Reasonable adjustments to eating disorder treatment

The guidelines

  • In 2015, the Department of Health and Social Care published the latest binding Autism Act statutory guidance, which states that autistic people should have support adapted to their needs if they have a mental health difficulty​, such as an eating disorder.
  • The National Institute for Health and Care Excellence (NICE) guidelines recommends adapting therapy to suit the needs of autistic people.
  • MEED guidance recommends that autistic people with eating disorders should be managed as outpatients or day patients as far as possible, using adapted therapies such as Cognitive Behavioural Therapy (CBT).

You can requestion reasonable adjustments to support yours or your loved one’s eating disorder journey as an autistic person. There is no set way to request these adjustments, however it is best to do so in advance so that the request is "reasonable"​.

What kind of reasonable adjustments can be made?

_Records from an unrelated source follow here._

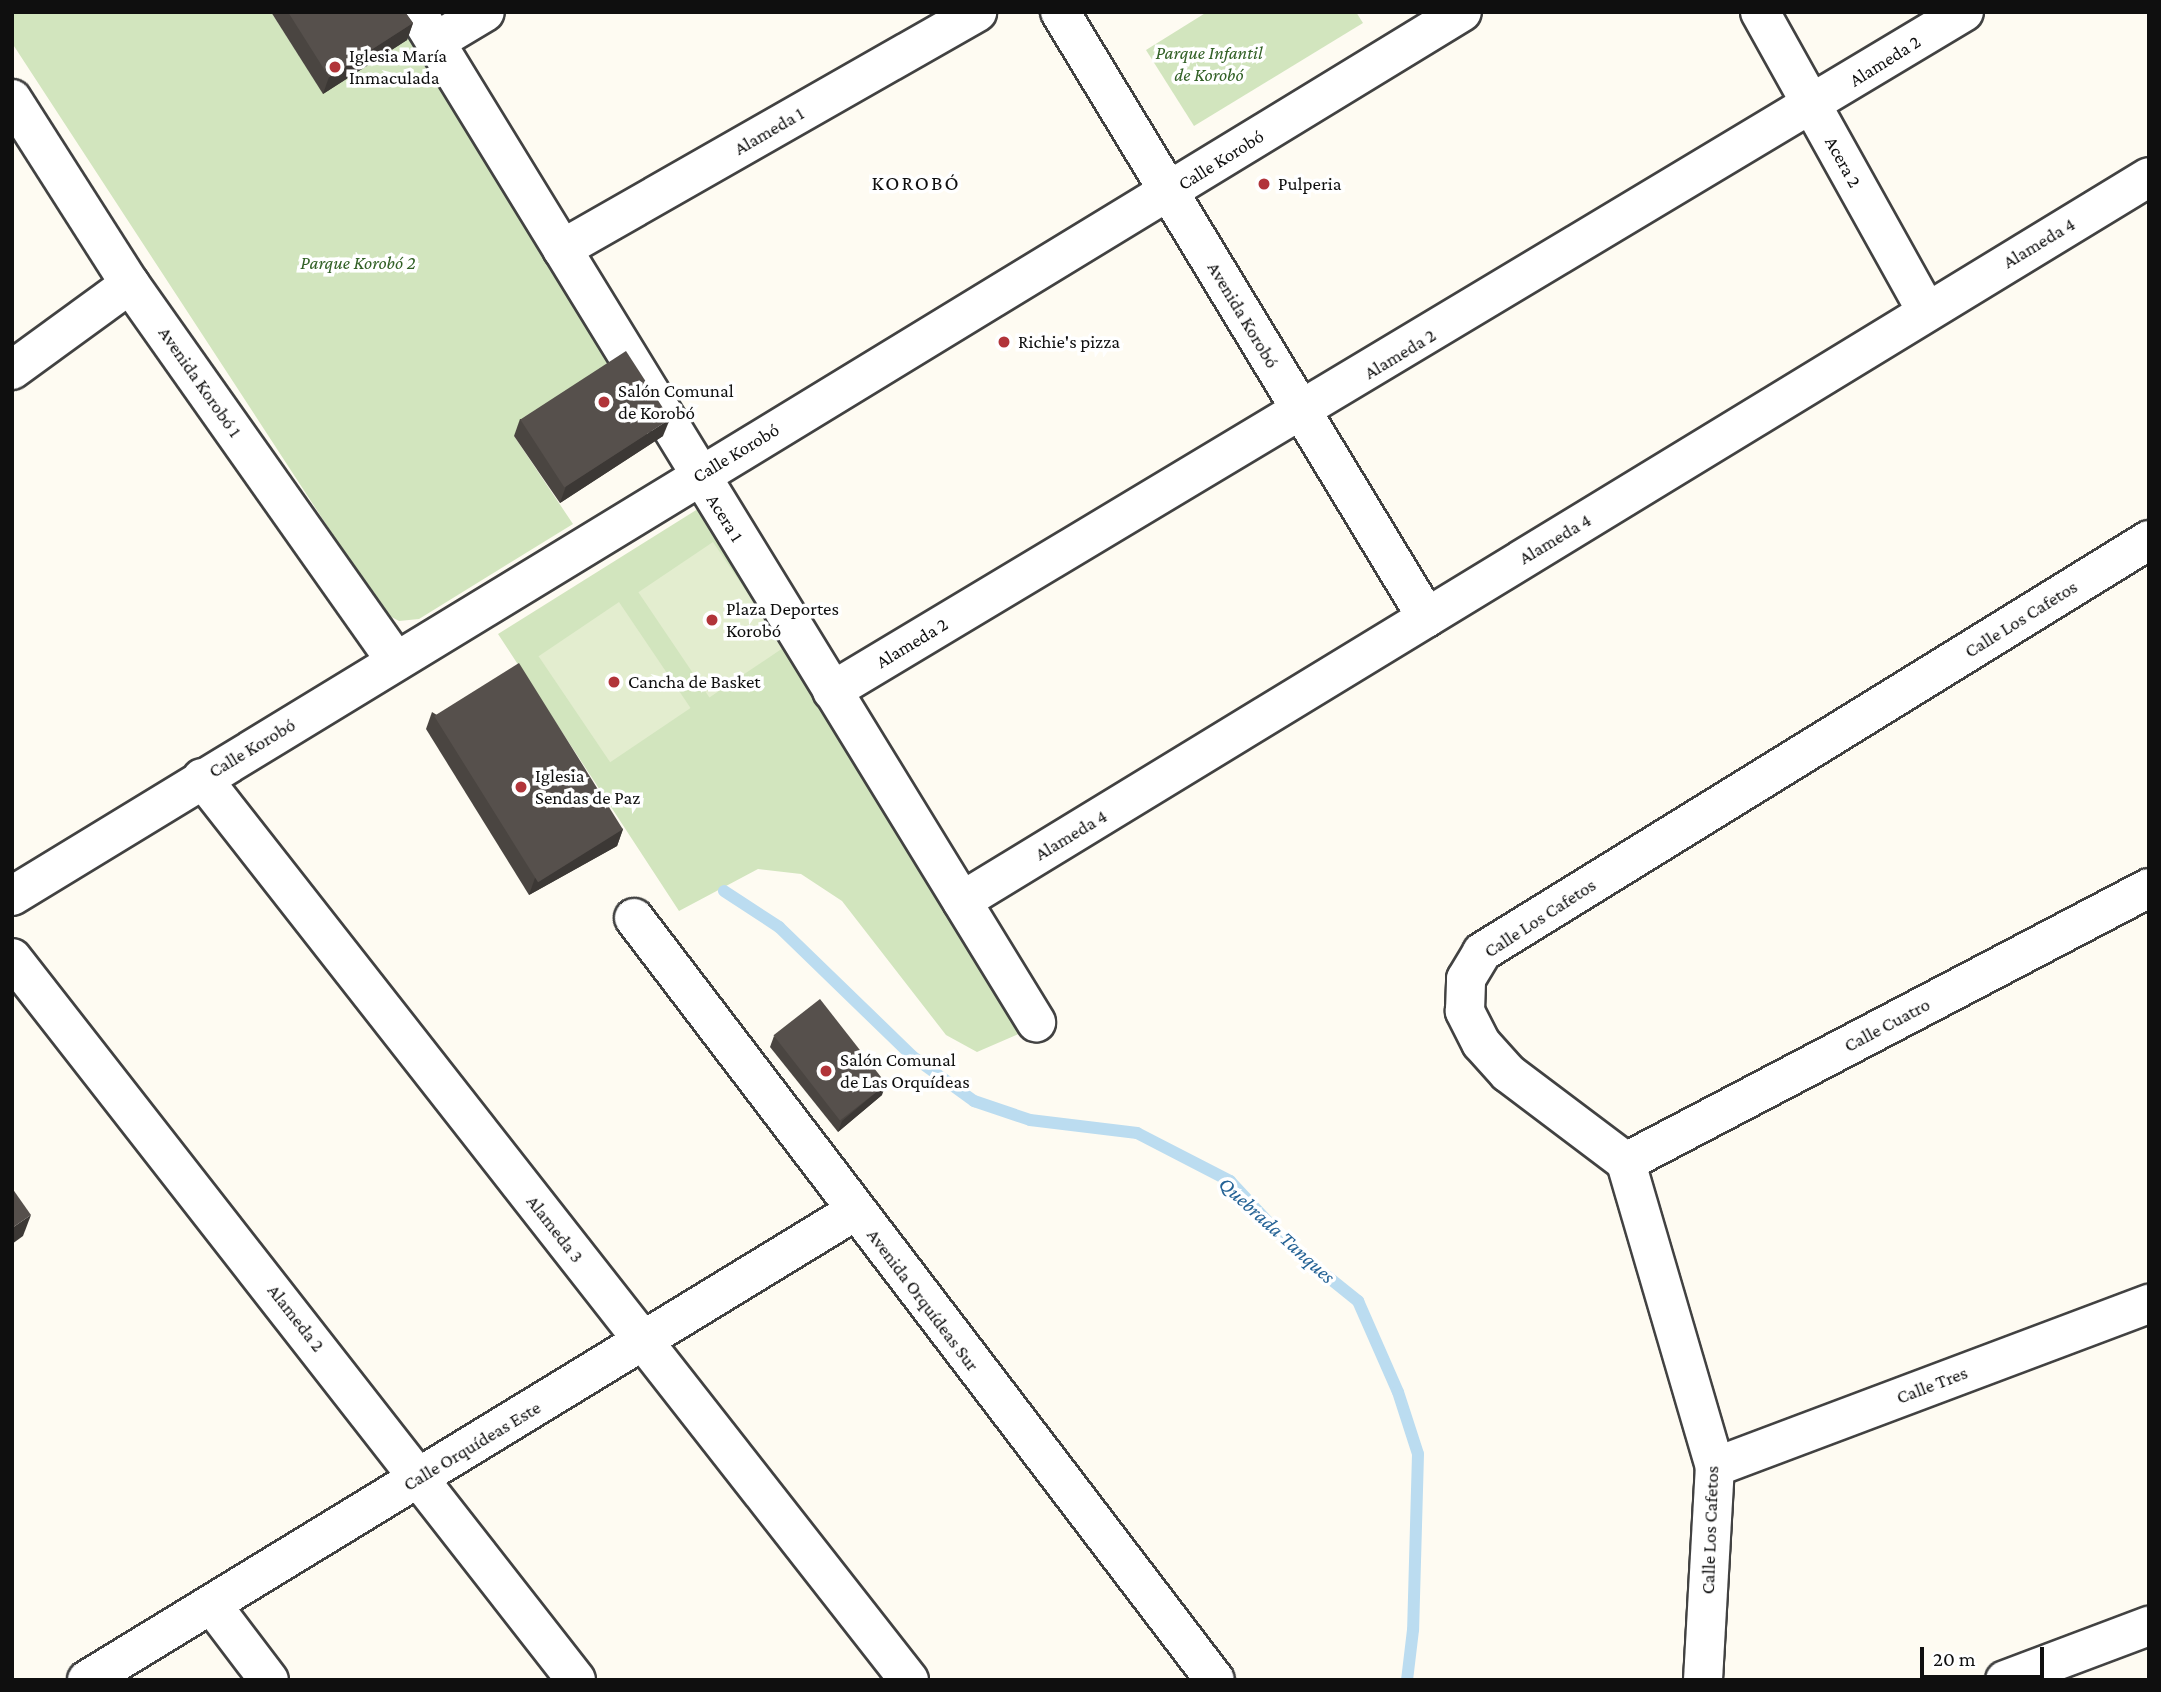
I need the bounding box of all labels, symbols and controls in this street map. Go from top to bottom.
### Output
street label: Alameda 2 [1845,30,1925,92]
park label: Parque Infantil de Korobó [1155,42,1263,86]
place label: Iglesia María Inmaculada [349,45,447,89]
marker: Iglesia María Inmaculada [327,59,343,75]
street label: Alameda 1 [730,102,808,160]
street label: Calle Korobó [1174,125,1268,195]
street label: Acera 2 [1820,133,1866,191]
district label: KOROBÓ [872,170,960,196]
place label: Pulperia [1278,173,1341,195]
marker: Pulperia [1256,176,1272,192]
street label: Alameda 4 [1999,213,2079,273]
park label: Parque Korobó 2 [300,252,416,274]
street label: Avenida Korobó [1202,258,1284,372]
street label: Avenida Korobó 1 [153,322,247,442]
street label: Alameda 2 [1360,324,1440,384]
place label: Richie's pizza [1018,331,1120,353]
marker: Richie's pizza [996,334,1012,350]
place label: Salón Comunal de Korobó [618,380,734,424]
marker: Salón Comunal de Korobó [596,394,612,410]
street label: Calle Korobó [689,418,783,488]
street label: Acera 1 [702,490,748,546]
street label: Alameda 4 [1515,509,1595,569]
street label: Calle Los Cafetos [1960,575,2082,663]
place label: Plaza Deportes Korobó [726,598,839,642]
marker: Plaza Deportes Korobó [704,612,720,628]
street label: Alameda 2 [872,613,952,673]
place label: Cancha de Basket [628,671,761,693]
marker: Cancha de Basket [606,674,622,690]
street label: Calle Korobó [205,713,299,783]
place label: Iglesia Sendas de Paz [535,765,640,809]
marker: Iglesia Sendas de Paz [513,779,529,795]
street label: Alameda 4 [1031,805,1111,865]
street label: Calle Los Cafetos [1480,873,1600,963]
street label: Calle Cuatro [1840,993,1934,1057]
place label: Salón Comunal de Las Orquídeas [840,1049,970,1093]
marker: Salón Comunal de Las Orquídeas [818,1063,834,1079]
water label: Quebrada Tanques [1214,1171,1340,1289]
street label: Alameda 3 [522,1191,588,1267]
street label: Avenida Orquídeas Sur [862,1224,984,1376]
street label: Alameda 2 [263,1280,329,1356]
street label: Calle Tres [1893,1361,1971,1409]
street label: Calle Orquídeas Este [399,1396,545,1496]
street label: Calle Los Cafetos [1696,1465,1724,1595]
scale bar [1923,1632,2047,1676]
text: 20 m [1933,1647,1976,1671]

The PEACE Pathway at King’s College London has published a series of recommendations based on clinical practice that aid in supporting an autistic person with an eating disorder.

Similarly, the National Autistic Society and Mind worked together to publish a Good practice guide for professionals, to support in the delivery of talking therapies for autistic adults and children.

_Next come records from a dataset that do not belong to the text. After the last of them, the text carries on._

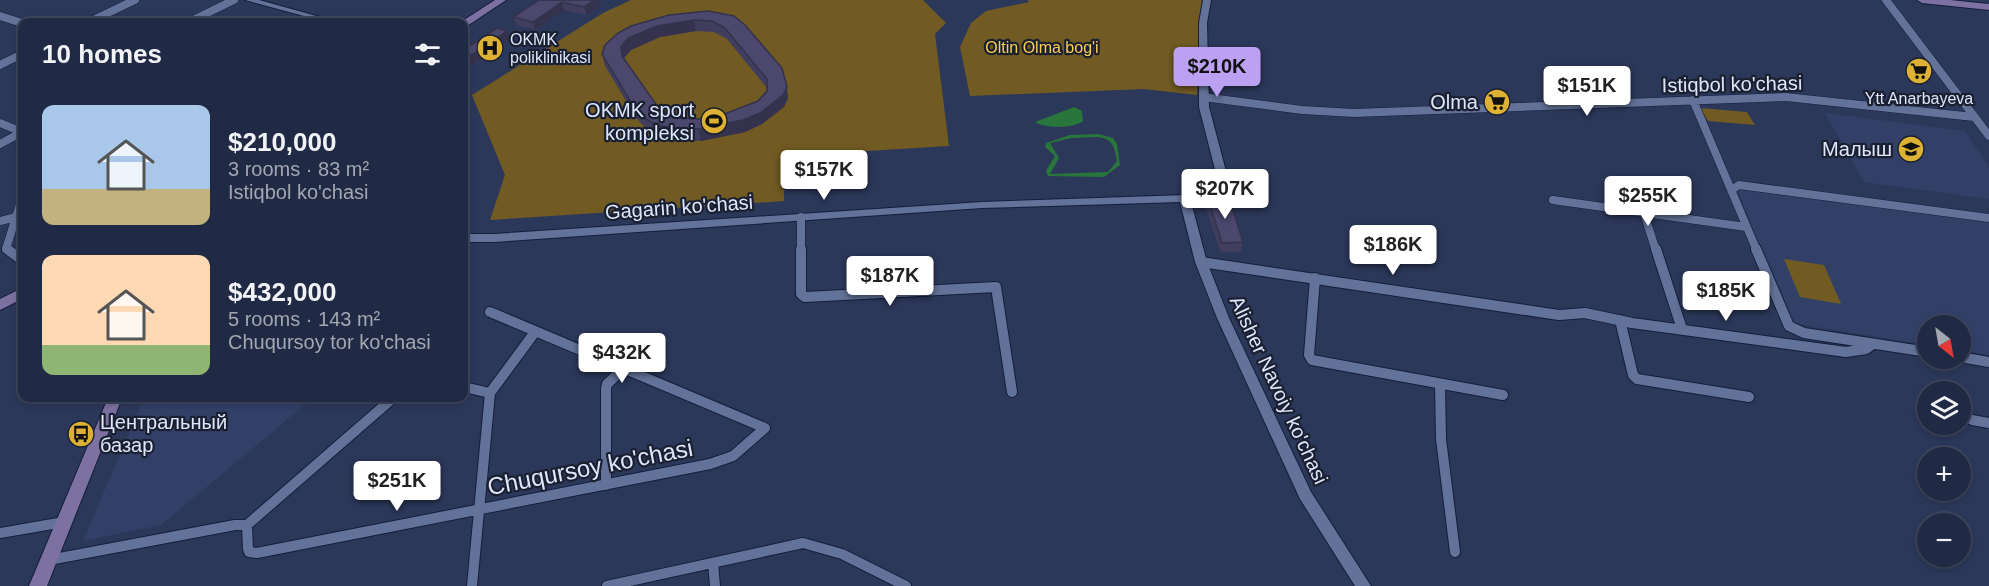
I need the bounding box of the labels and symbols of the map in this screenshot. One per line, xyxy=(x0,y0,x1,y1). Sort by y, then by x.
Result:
place label: OKMK poliklinikasi xyxy=(510,31,591,66)
hospital icon: OKMK poliklinikasi xyxy=(475,33,505,63)
park label: Oltin Olma bog'i xyxy=(985,39,1099,56)
pin: $210K xyxy=(1175,47,1259,98)
supermarket icon: Ytt Anarbayeva xyxy=(1904,56,1934,86)
pin: $151K xyxy=(1545,66,1629,117)
street label: Istiqbol ko'chasi xyxy=(1662,72,1802,96)
supermarket icon: Olma xyxy=(1482,87,1512,117)
place label: Ytt Anarbayeva xyxy=(1865,90,1973,107)
place label: Olma xyxy=(1430,91,1479,113)
place label: OKMK sport kompleksi xyxy=(585,99,694,144)
sports icon: OKMK sport kompleksi xyxy=(699,106,729,136)
school or university icon: Малыш xyxy=(1896,134,1926,164)
place label: Малыш xyxy=(1822,138,1892,160)
pin: $157K xyxy=(782,150,866,201)
pin: $207K xyxy=(1183,169,1267,220)
pin: $255K xyxy=(1606,176,1690,227)
street label: Gagarin ko'chasi xyxy=(604,191,754,223)
pin: $186K xyxy=(1351,225,1435,276)
pin: $187K xyxy=(848,256,932,307)
pin: $185K xyxy=(1684,271,1768,322)
street label: Alisher Navoiy ko'chasi xyxy=(1226,292,1332,488)
north arrow xyxy=(1917,315,1971,369)
pin: $432K xyxy=(580,333,664,384)
place label: Центральный базар xyxy=(100,411,227,456)
bus stop icon: Центральный базар xyxy=(66,419,96,449)
street label: Chuqursoy ko'chasi xyxy=(485,434,695,500)
pin: $251K xyxy=(355,461,439,512)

We know that everybody’s experience of autism is unique, so different people may require different support needs and adjustments. Here are some suggestions that may help in your eating disorder journey:

You can request...

  • Information on what to expect, what the environment is like and who you will be meeting. Upfront information can include pictures, schedules, written checklists, and examples.​
  • To see the same person in the same appointment room each time​ if sessions are ongoing.
  • Appointments/sessions at a quieter time of the day.
  • If there is a quiet area for you to wait in, if you find the environment of a waiting room challenging. Or you could ask if you could wait in your car or outside, and for someone to call you when it is time for you to see the healthcare professional.
  • Longer appointments/sessions.
  • Information to be provided in an accessible format e.g., Easy Read.
  • A written summary of what has been discussed at the appointment/session and any next steps.
  • For some information to be communicated in writing if it’s easier for you.
  • To observe a group session initially if group therapy is a part of your treatment.
  • 1-2-1 therapy sessions if you do not feel comfortable participating in group sessions.
  • If there is a space you could use, should you need to take a short break and agree in advance how any breaks would work.
  • That healthcare professionals use PEACE Pathways recommendations to adapt your treatment to suit your needs as an autistic person


You could plan/practice your journey to any appointments (or use online maps and street views), take someone with you, and write down any thoughts or questions in advance. You could also make a note of any communication preferences, sensory needs, support needs (i.e., things you may struggle with or need help with), and anything else you may want a healthcare professional to know about you.

You can use our GP Leaflet to help with your first GP appointment.

If you don’t feel like a reasonable adjustment has been listened to, you can find some helpful steps on our Overturning bad decisions (and understanding good ones) webpage.

If someone suspects an eating disorder, they should reach out to someone they trust and make an appointment with their GP without delay. Recovery is possible.